Doctor-novelist explores WWII, wins literary prize
Andrew Lam didn’t take the typical route to becoming a novelist.
He studied military history and US-East Asian relations as an undergraduate at Yale University, and was “avidly passionate” about learning about World War II in great detail. He can recite information about the Dixie Mission, D- Day and the Battles of Midway and Guadalcanal with great detail.
But the 38-year-old Lam, who grew up in central Illinois, also had a dad who was a cardiologist, and growing up, he saw how much his dad loved and found his work fulfilling.
“It wouldn’t be uncommon for strangers, these elderly people, to stop us at the mall or on the street and thank my dad for saving their lives or the lives of their loved ones,” he said.
“Those were really indelible impressions on me as a kid. I basically said to myself — and it’s a cliché — I love helping people, I love interacting with people. So I decided to go to medical school.”
Lam went to medical school at the University of Pennsylvania. He wanted to be a surgeon and he loved learning about the eye, he said, so he got training in ophthalmology and retinal surgery at the Wills Eye Hospital, where he also served as chief resident.
Still he remained fascinated with World War II history and researching the thousands of American soldiers who served in China. And so his novel
was born. Set in the 1940s, the book is about the friendship between an American lieutenant and a Chinese guerilla leader. The American, David Parker, learns about the Dixie Mission — a group of American soldiers who go to Yenan to help Mao’s army and one of the first US efforts to establish relations with the Chinese Communist Party — and joins it. There, Parker meets an officer, Lin Yuen, who is at first annoyed by the presence of an American soldier, but the time the two men spend fighting shoulder-toshoulder help them forge a strong, however unlikely, friendship.

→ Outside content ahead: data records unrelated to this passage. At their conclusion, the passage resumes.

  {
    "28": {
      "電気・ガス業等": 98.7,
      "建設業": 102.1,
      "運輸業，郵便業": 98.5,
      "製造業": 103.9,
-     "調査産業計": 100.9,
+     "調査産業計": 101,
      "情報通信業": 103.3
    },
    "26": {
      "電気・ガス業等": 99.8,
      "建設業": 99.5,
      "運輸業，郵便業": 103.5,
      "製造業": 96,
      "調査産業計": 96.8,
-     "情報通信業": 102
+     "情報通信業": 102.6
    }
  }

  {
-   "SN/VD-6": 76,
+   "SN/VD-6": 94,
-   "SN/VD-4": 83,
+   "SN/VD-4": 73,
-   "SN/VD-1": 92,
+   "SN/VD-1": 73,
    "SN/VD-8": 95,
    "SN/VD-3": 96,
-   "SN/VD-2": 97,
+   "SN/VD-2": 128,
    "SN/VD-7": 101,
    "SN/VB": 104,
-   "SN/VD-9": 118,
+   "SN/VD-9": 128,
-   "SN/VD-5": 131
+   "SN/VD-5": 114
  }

The storyline is based on research Lam had done in college when he got to better understand Americans’ involvement with the Chinese guerilla fighters fighting against the Nationalist Party and the Japanese at the time.
“The Americans started hearing about these effective guerilla fighters who were of course fighting Japan in northern China, and they said, ‘ Hey, the enemy of our enemy is our friend. We need to get these guys out, and maybe even start supplying them with weapons, because the Nationalists are hoarding our supplies and selling our stuff on the black market. Our allies are not really doing anything to help the war effort,’ in their opinion,” Lam explained.

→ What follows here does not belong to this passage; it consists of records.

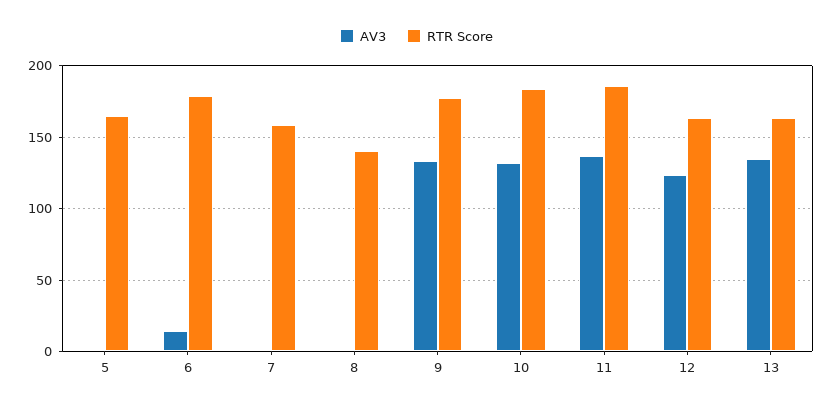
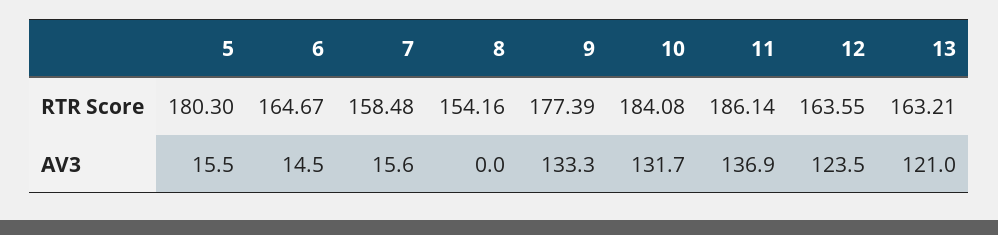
  {
    "AV3": {
-     "5": 0,
+     "5": 15.5,
      "6": 14.5,
-     "7": 0,
+     "7": 15.6,
      "8": 0,
      "9": 133.3,
      "10": 131.7,
      "11": 136.9,
      "12": 123.5,
-     "13": 135
+     "13": 121
    },
    "RTR Score": {
-     "5": 165,
+     "5": 180.3,
-     "6": 180,
+     "6": 164.67,
      "7": 158.48,
-     "8": 140,
+     "8": 154.16,
      "9": 177.39,
      "10": 184.08,
      "11": 186.14,
      "12": 163.55,
      "13": 163.21
    }
  }

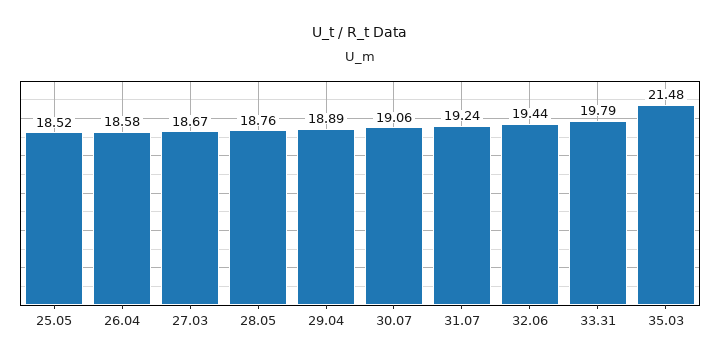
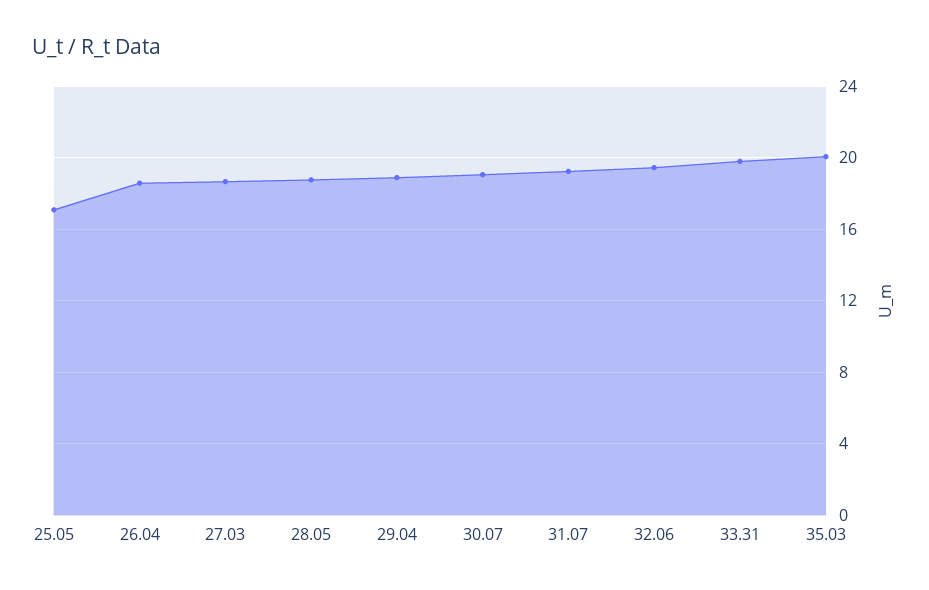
  {
-   "25.05": 18.52,
+   "25.05": 17,
    "26.04": 18.58,
    "27.03": 18.67,
    "28.05": 18.76,
    "29.04": 18.89,
    "30.07": 19.06,
    "31.07": 19.24,
    "32.06": 19.44,
    "33.31": 19.79,
-   "35.03": 21.48
+   "35.03": 20
  }

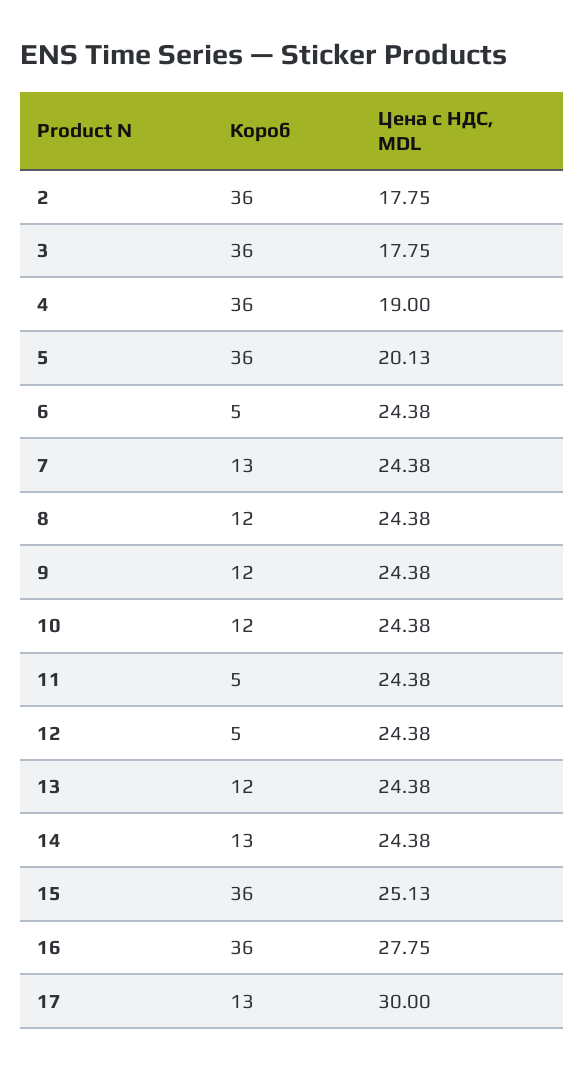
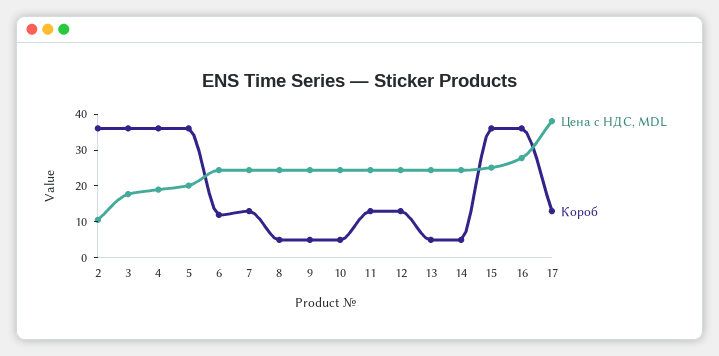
  {
    "Короб": {
      "2": 36,
      "3": 36,
      "4": 36,
      "5": 36,
-     "6": 5,
+     "6": 12.5,
      "7": 13,
-     "8": 12,
+     "8": 5,
-     "9": 12,
+     "9": 5,
-     "10": 12,
+     "10": 5,
-     "11": 5,
+     "11": 12.5,
-     "12": 5,
+     "12": 12.5,
-     "13": 12,
+     "13": 5,
-     "14": 13,
+     "14": 5,
      "15": 36,
      "16": 36,
      "17": 13
    },
    "Цена с НДС, MDL": {
-     "2": 17.75,
+     "2": 10,
      "3": 17.75,
      "4": 19,
      "5": 20.13,
      "6": 24.38,
      "7": 24.38,
      "8": 24.38,
      "9": 24.38,
      "10": 24.38,
      "11": 24.38,
      "12": 24.38,
      "13": 24.38,
      "14": 24.38,
      "15": 25.13,
      "16": 27.75,
-     "17": 30
+     "17": 37.5
    }
  }

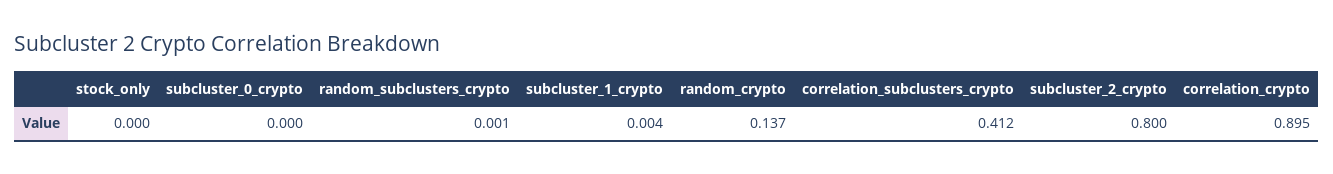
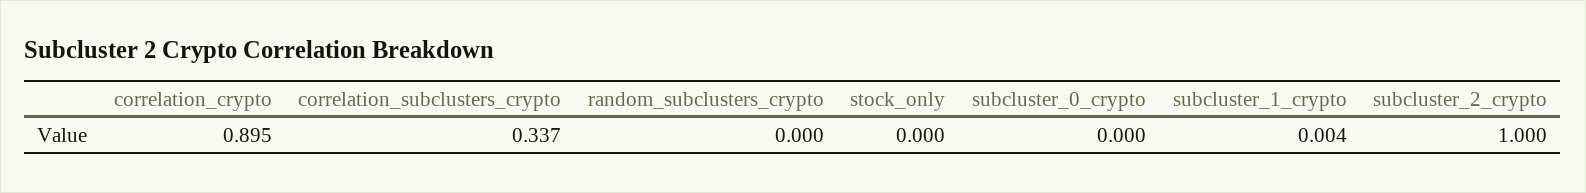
  {
    "stock_only": 0,
    "subcluster_0_crypto": 0,
-   "random_subclusters_crypto": 0.001,
+   "random_subclusters_crypto": 0,
    "subcluster_1_crypto": 0.004,
-   "random_crypto": 0.137,
-   "correlation_subclusters_crypto": 0.412,
+   "correlation_subclusters_crypto": 0.337,
-   "subcluster_2_crypto": 0.8,
+   "subcluster_2_crypto": 1,
    "correlation_crypto": 0.895
  }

Many of the American soldiers who went to China were special foreign service officers who knew Mandarin and Chinese customs because they were sons of missionaries who had lived in China. The US GIs were “really impressed” by the Communist soldiers’ loyalty and motivation.
But those Americans would eventually be punished for admiring the Chinese: they wrote favorable reports about the Communists but “this was not what a lot of people in the State Department wanted to hear”, Lam said.

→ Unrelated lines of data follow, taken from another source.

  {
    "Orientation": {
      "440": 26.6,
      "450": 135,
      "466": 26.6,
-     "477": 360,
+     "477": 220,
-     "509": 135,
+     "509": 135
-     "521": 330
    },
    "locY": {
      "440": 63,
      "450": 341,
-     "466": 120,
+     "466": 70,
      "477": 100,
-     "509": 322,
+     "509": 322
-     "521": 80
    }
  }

These reports would go on to haunt the American soldiers and during the McCarthy era many of the men who had served would have their careers ruined because they were accused of being Communist sympathizers.
“They were reporting honestly on what they saw and they’re kind of unsung American heroes. These men — like John Paton Davies and John Service — served with honor, but were persecuted,” Lam said. “And it was too bad.”
Lam’s novel recently won the Best Book Award for fiction from the Chinese American Librarians Association, an affiliate of the American Library Association. The association focuses on books that are related to China or written by Chinese and Chinese-American authors.
also won the 2015 Independent Publishers Book Award for military fiction. Lam said he is in the process of negotiating film rights.
“It’s always a thrill for me because my whole point as an author is to try to convey parts of history that deserve to be more well known but aren’t necessarily that well known,” he said. “The part of the war in China really isn’t that well known, compared to the other parts in Europe or the Pacific. Everyone knows about D-Day or Midway, but little do people know that tens and thousands of Americans served in China.
“I feel like it’s part of the Forgotten Theater. So it was really great to get this recognition because I know that a lot of people who may not know a lot about this history or this aspect of the war will get to know more of it from the book,” he said.
Lam lives in Massachusetts with his family and works as a retina surgeon at a private practice called the New England Retina Consultants. He is also an assistant professor at Tufts University.